One of the nominum.com servers gives me the following response,
including a spontaneously generated TKEY record, which Wellington says
is not prohibited by the TKEY specification:

   query: XYZZY nominum.com
   answer: nominum.com 3600 XYZZY ...
   authority: nominum.com 3600 NS ...
   authority: nominum.com 3600 NS ...
   authority: nominum.com 3600 NS ...
   additional: gns1.nominum.com 3600 A ...
   additional: gns2.nominum.com 3600 A ...
   additional: nominum.com 3600 TKEY ...

All those records are within nominum.com, so I cache all of them.

I do _not_ ignore the two records of unrecognized types.
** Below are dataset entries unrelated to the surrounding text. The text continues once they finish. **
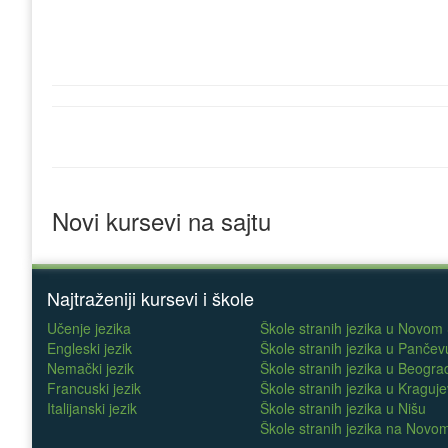
Novi kursevi na sajtu
Najtraženiji kursevi i škole
Učenje jezika
Škole stranih jezika u Novom
Engleski jezik
Škole stranih jezika u Pančev
Nemački jezik
Škole stranih jezika u Beogra
Francuski jezik
Škole stranih jezika u Kraguj
Italijanski jezik
Škole stranih jezika u Nišu
Škole stranih jezika na Nov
As stated in
RFC 1123, section 6.1.3.5: ``A name server may acquire, via zone
transfer, RRs that the server doesn't know how to convert to printable
format. A resolver can receive similar information as the result of
queries. For proper operation, this data must be preserved.''

I do _not_ ignore the three authority records, and I do _not_ ignore the
three additional records. Wellington's comment ``they're not part of the
zone, as indicated by the fact that they're in the additional section''
is completely out of touch with the existing DNS protocol.
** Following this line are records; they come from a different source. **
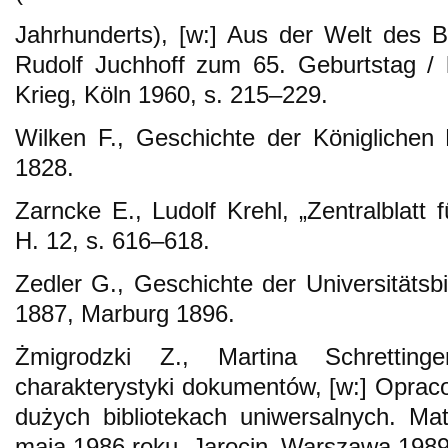
Jahrhunderts), [w:] Aus der Welt des Bib
Rudolf Juchhoff zum 65. Geburtstag /
Krieg, Köln 1960, s. 215–229.
Wilken F., Geschichte der Königlichen B
1828.
Zarncke E., Ludolf Krehl, „Zentralblatt 
H. 12, s. 616–618.
Zedler G., Geschichte der Universitätsb
1887, Marburg 1896.
Żmigrodzki Z., Martina Schretting
charakterystyki dokumentów, [w:] Opra
dużych bibliotekach uniwersalnych. Mat
maja 1986 roku, Jarocin–Warszawa 1989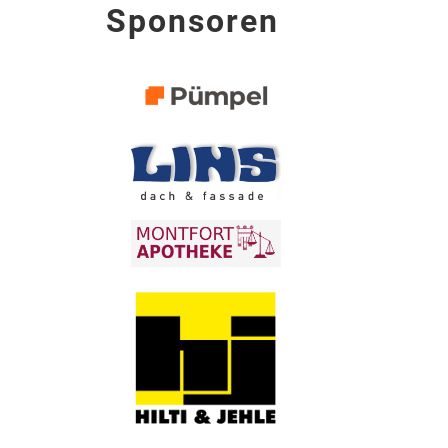
Sponsoren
Someone now asks me for all nominum.com records of type *. I am entirely
within my rights to respond with all the cached nominum.com records,
including the TKEY record:

   query: * nominum.com
   answer: nominum.com 3597 NS ...
   answer: nominum.com 3597 NS ...
   answer: nominum.com 3597 NS ...
   answer: nominum.com 3597 TKEY ...
   answer: nominum.com 3597 XYZZY ...

Wellington claims that TKEY-aware clients may barf on this response.

The inescapable conclusion is that the TKEY protocol is broken. It is
incompatible with the existing protocol. It has to be fixed.

How can a broken protocol be used as an argument against the behavior of
my AXFR implementation? I'm indisputably allowed to save records from
the authority section and the additional section when I'm a cache, so
why can't I do the same when I'm an AXFR client?

---Dan

P.S. This particular failure won't actually happen with our current
implementations: my cache will stop its * response after the NS records,
and the nominum.com servers won't spontaneously generate TKEY records in
the first place. But the specifications don't require these protections.

P.P.S. Each of my messages, as sent, contains the following statement in
the header: ``Copyright 2001, D. J. Bernstein. My transmission of this
message to you does not constitute a copyright waiver or any other
limitation of my rights, even if you have told me otherwise.'' This
statement is being discarded somewhere in Randy Bush's mail system.